It has been a long week in our casa.
Luke came down with a pretty heavy cold the Thursday before last. He was congested and coughing like crazy. It lingered for days but he never spiked a fever and was in a pretty great mood in spite of it all. Aside from not being interested in eating much, we figured it was a typical cold and that everything would run its course. When this Thursday rolled around and the cough was still hanging on and getting a little worse, we figured it was time to see the pediatrician. Especially after his day care teachers started complaining about him being cranky. It’s just not like him.
Eric was working on a few projects at home that day so he had time to take Luke in. Imagine my surprise when they called me to say that our baby has pneumonia! (I should probably clarify here that the doctor says “a little bit of pneumonia” but what does that mean really.)
It took all my restraint to not pack up everything and come running home from work. Which is no good logic because, it wasn’t like anything had changed since that morning and in fact, Luke was even better off because our doctor quickly started him on some antibiotics. Cue mom guilt. I just kept thinking “I should have known earlier” and on and on. Logically, I know that this isn’t possible. I don’t have x-ray vision into his little lungs and he really did seem just fine, but I’m nothing if not a champion of taking ownership where I really have none so it was to be expected.
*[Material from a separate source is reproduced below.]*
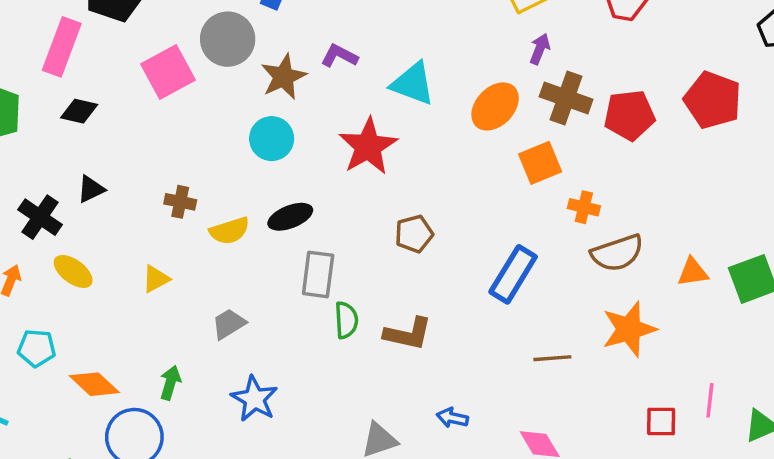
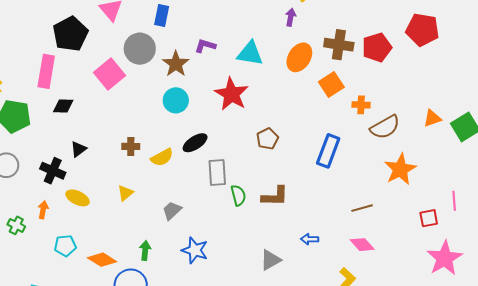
purple arrow: (540, 49) -> (291, 17), moved
orange triangle: (693, 272) -> (432, 118), moved
brown line: (552, 358) -> (362, 208), moved

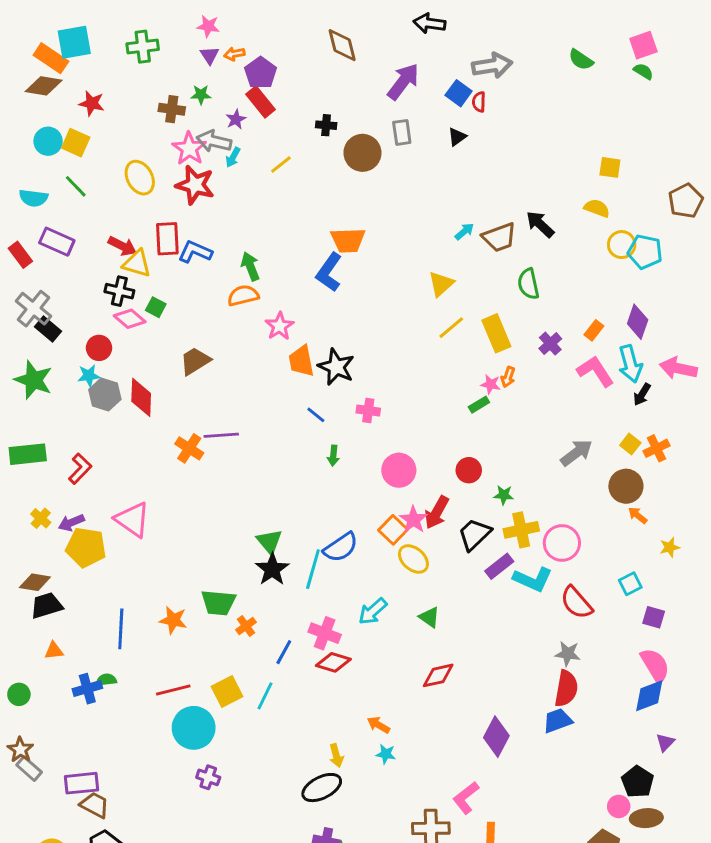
Once on the medication, things have been slowly improving. We have a pretty intense regimen morning and night of steam, saline, suction and then…that’s when the fun begins. We basically have to hog-tie the baby to get him to take the bubble-gum pink goo. I do feel bad for the little guy, but man he makes it difficult. Our current process is to put him in the high chair and I hold down his arms and open his jaw while Eric puts the syringe way back in his cheek and injects it.
I had major work milestones that coincided with every day of this illness and, as was to be expected, I started getting sick myself over the weekend. Thankfully Eric’s been able to rise above it all but he leaves tomorrow night for a conference and a quick visit home. Luke and I are going to be flying solo for the weekend. Wish us luck, I have yet to figure out how I’m going to manage this process on my lonesome. I’m tempted to bribe the daycare teachers with baked goods to see if they’ll do it for me. Do you think Ellis would be willing to lend his newfound expertise?